To prevent cracks, bake the crème brûlée in boiling water and avoid dramatic changes in temperature. Baking it in a dish filled with boiling water encourages it to bake evenly, rather than baking faster from the outside in. When the crème brûlée is done baking, allow it to cool completely at room temperature. This could take up to 2 hours. Then, chill it overnight in the fridge.
Crème brûlée without caramelized sugar can be stored in the fridge for up to 3 days. Crème brûlée with caramelized sugar should be served immediately.
Baking in Grams
All of the recipes on this blog are carefully developed with gram measurements so you can easily recreate them in your own kitchen with success. Volume measurements are extremely inaccurate and leave room for significant errors. Not all measuring cups are made equally, so your one cup of flour will be different from my one cup of flour. By providing precise measurements in grams (aside from minor ingredients, which are given in tsp/tbsp), you can make these recipes accurately and with less cleanup! All you need is this kitchen scale.
If this still isn't enough to convince you, I have provided volume measurements in the recipe card. If you are interested in understanding the conversions, this is the best conversion chart.
But trust me, once you try baking in grams you'll never turn back!
Happy baking! x
Other Valentine's Day desserts to try
If you tried this recipe, I'd love to know how it turned out for you! Leave a star rating & review below and post a picture (or video!) on Instagram and tag me so I can see your bakes! Not ready to make this recipe yet? Click the heart button on the right of your screen to save it for later 🙂
📖 Recipe
Single Serve Crème Brûlée
Ingredients
- 113 g (½ cup) heavy cream
- 18 g (1 ½ tablespoon) granulated sugar, plus more for sprinkling
- pinch of salt
- 1 egg yolk
- ¼ teaspoon vanilla bean paste
Instructions
- Preheat the oven to 300 degrees F.
- Bring a small pot of water to a boil.
- In a small saucepan, heat the heavy cream over low-medium heat and bring to a boil or about 200 degrees F, stirring frequently.
- Meanwhile, in a small bowl, whisk together the sugar, salt, and egg yolk until the sugar dissolves and the mixture flows off of the whisk.
- Temper the egg mixture by very slowly pouring in the heavy cream while whisking vigorously.
- Once all of the heavy cream has been mixed in, add in the vanilla bean paste.
- Pour the custard through a sieve into a mini cocotte or ramekin.
- Pour the boiling water into a 9" or 6" pan, then carefully place the cocotte in the center. The water should reach half way up the cocotte.
- Bake the crème brûlée for about 26-30 minutes or until set but slightly jiggly in the center.
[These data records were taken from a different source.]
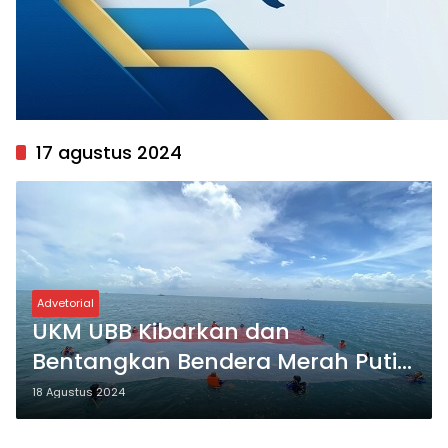
17 agustus 2024
Advetorial
UKM UBB Kibarkan dan
Bentangkan Bendera Merah Putih
di Laut
18 Agustus 2024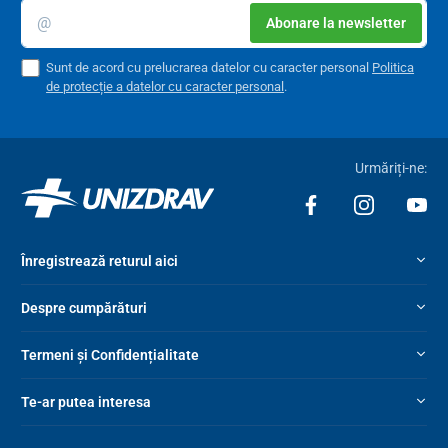
Abonare la newsletter
Sunt de acord cu prelucrarea datelor cu caracter personal
Politica
de protecție a datelor cu caracter personal
.
Urmăriți-ne:
Înregistrează returul aici
Despre cumpărături
Termeni și Confidențialitate
Te-ar putea interesa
Do not let the top turn brown.
- Take the baking dish out of the oven, and remove the cocotte from the water. Allow to cool completely at room temperature for about 2 hours.
- Once cool, place in fridge uncovered to chill for at least 2 hours or overnight.
- Once the crème brûlée is ready to be served, sprinkle an even layer of granulated sugar on top. Use a kitchen torch to caramelize the sugar, and enjoy!
Notes
- Have a pot of boiling water ready. Before you start making this recipe, be sure to bring a pot of water to a boil so it's ready when it's time to bake the crème brûlée.
- Temper the egg mixture. To ensure the egg yolk is not cooked by the hot heavy cream, pour the heavy cream very slowly into the egg mixture while whisking simultaneously.
- Gradually cool the crème brûlée. With any custard it is essential to avoid any dramatic changes in temperature in order to prevent cracks. Once the crème brûlée is done baking, allow it to cool completely at room temperature before chilling the fridge for at least two hours or overnight.
- Wait to brûlée until just before serving. The caramelized sugar will turn liquid in the fridge, so be sure to wait to brûlée the sugar until just before serving.